[Structured pose outputs]
—————
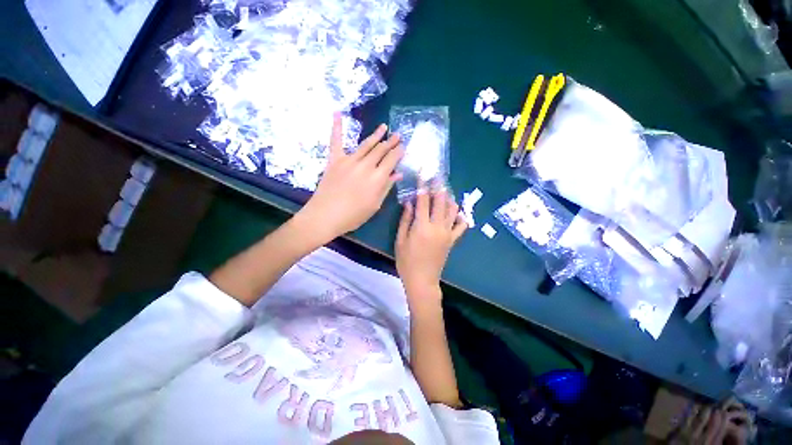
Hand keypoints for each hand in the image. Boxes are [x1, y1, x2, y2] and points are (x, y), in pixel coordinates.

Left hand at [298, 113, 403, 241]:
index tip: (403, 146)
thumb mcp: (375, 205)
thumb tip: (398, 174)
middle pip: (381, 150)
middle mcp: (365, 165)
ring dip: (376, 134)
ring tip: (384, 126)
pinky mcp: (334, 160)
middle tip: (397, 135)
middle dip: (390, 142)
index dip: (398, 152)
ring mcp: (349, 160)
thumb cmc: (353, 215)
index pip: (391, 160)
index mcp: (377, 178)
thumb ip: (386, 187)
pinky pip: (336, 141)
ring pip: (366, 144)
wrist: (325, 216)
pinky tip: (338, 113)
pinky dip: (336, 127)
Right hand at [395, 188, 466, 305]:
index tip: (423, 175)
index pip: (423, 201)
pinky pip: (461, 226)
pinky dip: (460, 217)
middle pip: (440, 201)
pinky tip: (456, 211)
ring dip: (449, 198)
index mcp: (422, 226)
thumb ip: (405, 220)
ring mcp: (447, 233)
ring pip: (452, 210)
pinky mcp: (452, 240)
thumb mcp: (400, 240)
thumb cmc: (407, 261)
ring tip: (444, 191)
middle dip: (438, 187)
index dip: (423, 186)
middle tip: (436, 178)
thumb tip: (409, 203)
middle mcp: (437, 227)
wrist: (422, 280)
—————
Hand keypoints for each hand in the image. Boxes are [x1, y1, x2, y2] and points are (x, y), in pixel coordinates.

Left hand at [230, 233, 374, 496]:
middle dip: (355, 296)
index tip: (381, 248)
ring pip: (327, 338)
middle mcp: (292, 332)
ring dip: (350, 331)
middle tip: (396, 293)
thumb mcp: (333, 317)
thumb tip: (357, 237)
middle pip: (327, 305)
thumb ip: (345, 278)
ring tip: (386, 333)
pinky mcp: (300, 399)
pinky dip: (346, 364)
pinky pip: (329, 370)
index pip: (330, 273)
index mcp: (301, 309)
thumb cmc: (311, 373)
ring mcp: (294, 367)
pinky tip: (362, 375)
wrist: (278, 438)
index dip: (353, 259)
—————
Aim of the task: Only the lines above starting at the one containing "pinky mcp: (334, 160)" and ending at the one containing "index tip: (423, 175)", both included, are to be returned, exactly as they read.

Task response:
pinky mcp: (334, 160)
middle tip: (397, 135)
middle dip: (390, 142)
index dip: (398, 152)
ring mcp: (349, 160)
thumb cmc: (353, 215)
index pip: (391, 160)
index mcp: (377, 178)
thumb ip: (386, 187)
pinky pip: (336, 141)
ring pip: (366, 144)
wrist: (325, 216)
pinky tip: (338, 113)
pinky dip: (336, 127)
Right hand at [395, 188, 466, 305]:
index tip: (423, 175)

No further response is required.